# HTML mit Java verknüpfen



## Don83 (29. Jul 2009)

Hallo, 
sorry fürs fluten des Forums, aber nach Lösung des letzten Problems bin ich nun auf der Suche wie man die Eingabe über eine HTML webformular mit einem java programm verknüpft.
Also wenn jemand etwas in das Formular eingibt, dann soll die Eingabe an mein Java Programm als String weitergegeben werden. 
Wäre erneut für Hinweise auf packages etc. dankbar.


----------



## 0x7F800000 (29. Jul 2009)

Don83 hat gesagt.:


> bin ich nun auf der Suche wie man die Eingabe über eine HTML webformular mit einem java programm verknüpft.
> Also wenn jemand etwas in das Formular eingibt, dann soll die Eingabe an mein Java Programm als String weitergegeben werden.
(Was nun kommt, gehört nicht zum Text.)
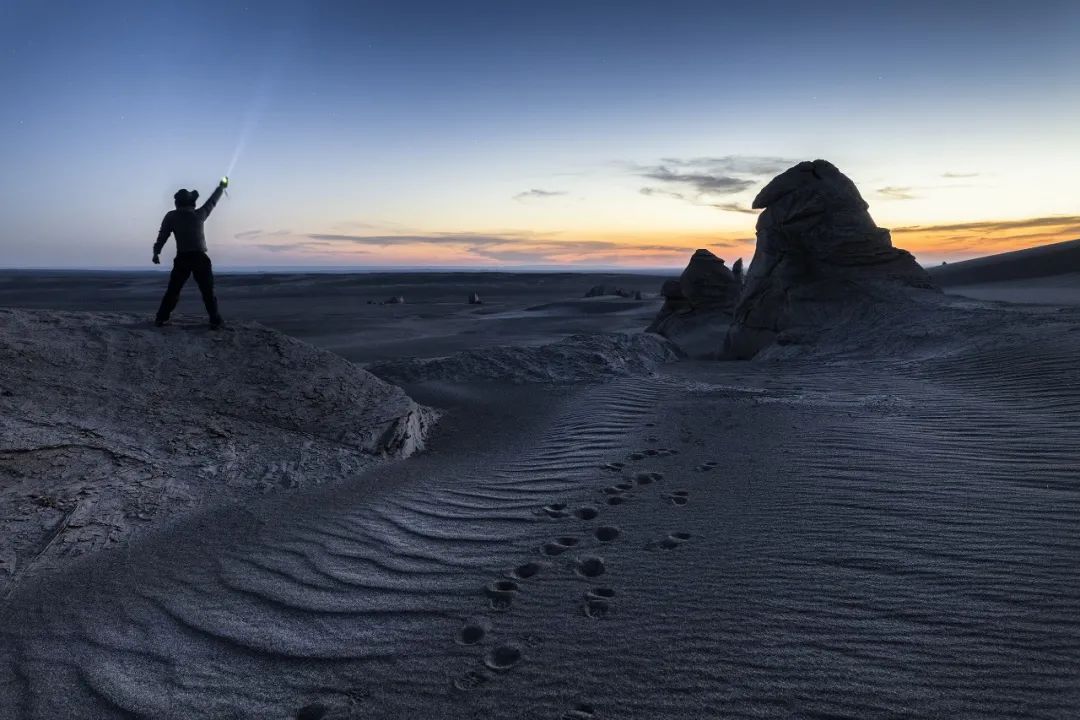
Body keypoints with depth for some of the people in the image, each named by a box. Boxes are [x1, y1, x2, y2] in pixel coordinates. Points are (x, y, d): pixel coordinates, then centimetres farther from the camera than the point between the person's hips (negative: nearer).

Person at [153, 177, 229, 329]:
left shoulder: (171, 216, 2)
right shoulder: (200, 214, 2)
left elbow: (163, 235, -1)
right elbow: (212, 201, 16)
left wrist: (156, 252, 5)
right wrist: (222, 186, 30)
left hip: (182, 259, 1)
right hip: (200, 258, -1)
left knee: (173, 290, 9)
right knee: (208, 292, 1)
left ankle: (161, 318, 7)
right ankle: (215, 321, -5)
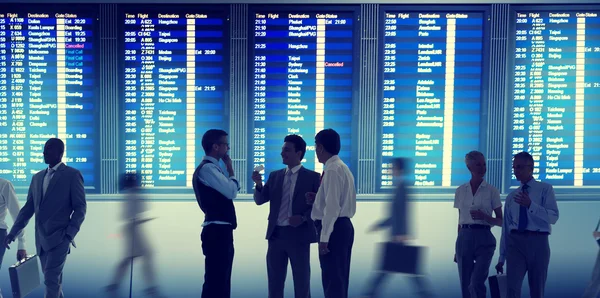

Nja, das kommt drauf an wie es auf der Serverseite aussieht: was hast du denn dort? Im einfachsten falle, wenn es einfach ein Servlet ist, kriegst du die übergebenen parameter zB. mit
ServletRequest (Java(TM) Web Services Developer Pack (Version 1.6))
als String, wenn du das mit JSP's zusammenbastelst, geht's mit der EL anscheinend recht leicht mit sowas:
Galileo Computing :: Java ist auch eine Insel (8. Auflage) – 20.5 Formulardaten
Ansonsten gibt's da tausend andere möglichkeiten, hängt halt davon ab, wie du diese ganze geschichte auf der serverseite behandelst... :bahnhof:


----------



## Don83 (29. Jul 2009)

hm naja habe einen debian server und nutze als webserver apache. Aber bin nun immer mehr dazu abgedriftet die Formular eingabe mit PHP zu bearbeiten. 
Habe zwar noch nie PHP benutzt aber ist ja an sich ganz leicht. Also klappt gerade (noch) ganz gut. 
Also das Prob hat sich dann wohl auch erstmal erledigt.


----------